Earlier this week, we got an e-mail from the people who are doing the German version of Gal Civ. They had run into a problem where the wrong strings were displaying because the table where they were defined had grown larger than 64k. That sounded suspiciously like a memory overrun. Luckily, they had sent the file that they were modifying, so I had something to use for testing, and I didn’t have to waste anytime modifying our file so that I could reproduce the bug. First I checked all the variables that were holding the strings, and they were all large enough to handle the string lengths, and BoundsChecker wasn’t reporting any memory overruns or memory leaks. That meant that the problem was happening when the file was being parsed. So I had to start stepping through the parsing function. At first, everything looked fine. Then I noticed that the offsets that mark the beginning of the strings in the string tables were being typecast to unsigned short integers. Well, there was the problem. Why were the offsets being typecast to unsigned shorts when they were unsigned longs?
Well, to my dismay, I found that the reason was because the tags used by the data manager class (that has probably been around longer than the linked list class) only used unsigned shorts for their offsets, and the string table was inherited from the data manager. Unfortunately, so were the sprites, palettes, and a bunch of other systems.
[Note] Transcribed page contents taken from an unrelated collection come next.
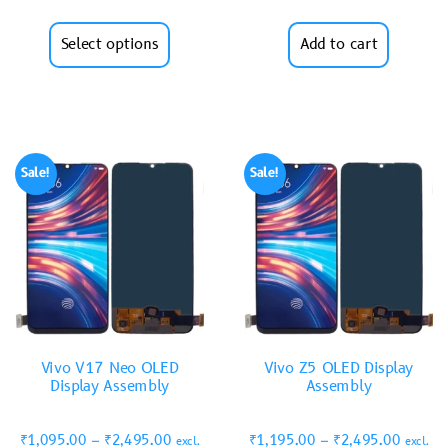
Select options
Add to cart
Sale!
Sale!
Vivo V17 Neo OLED
Vivo Z5 OLED Display
Display Assembly
Assembly
₹
1,095.00
–
₹
2,495.00
₹
1,195.00
–
₹
2,495.00
excl.
excl.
If I wanted to change the data manager to use unsigned longs, I’d have to write functions to convert the old formats so that we wouldn’t have to re-encode all of our sprites and stuff.
Cool thing #4: Inheritance makes it easy to change stuff.
Since the string table was just inheriting from the data manager, all I had to do to fix the problem was to create a new data manager class, which I called CDataMan32 to distinguish it from the older one, and make it the parent of the string table. So, I only had to worry about making the string table class compatible with the new data manager, and since it doesn’t save its data blocks like the sprite manager does (we have to read in the string tables each time), it only took me a matter of hours instead of days to fix. Now I can convert each system that inherits from the data manager one at a time, as I have the time.
Today I am going to use inheritance to convert the FOW manager from Gal Civ 1 to use Direct3D so that we can have hardware accelerated alpha blending. Yay!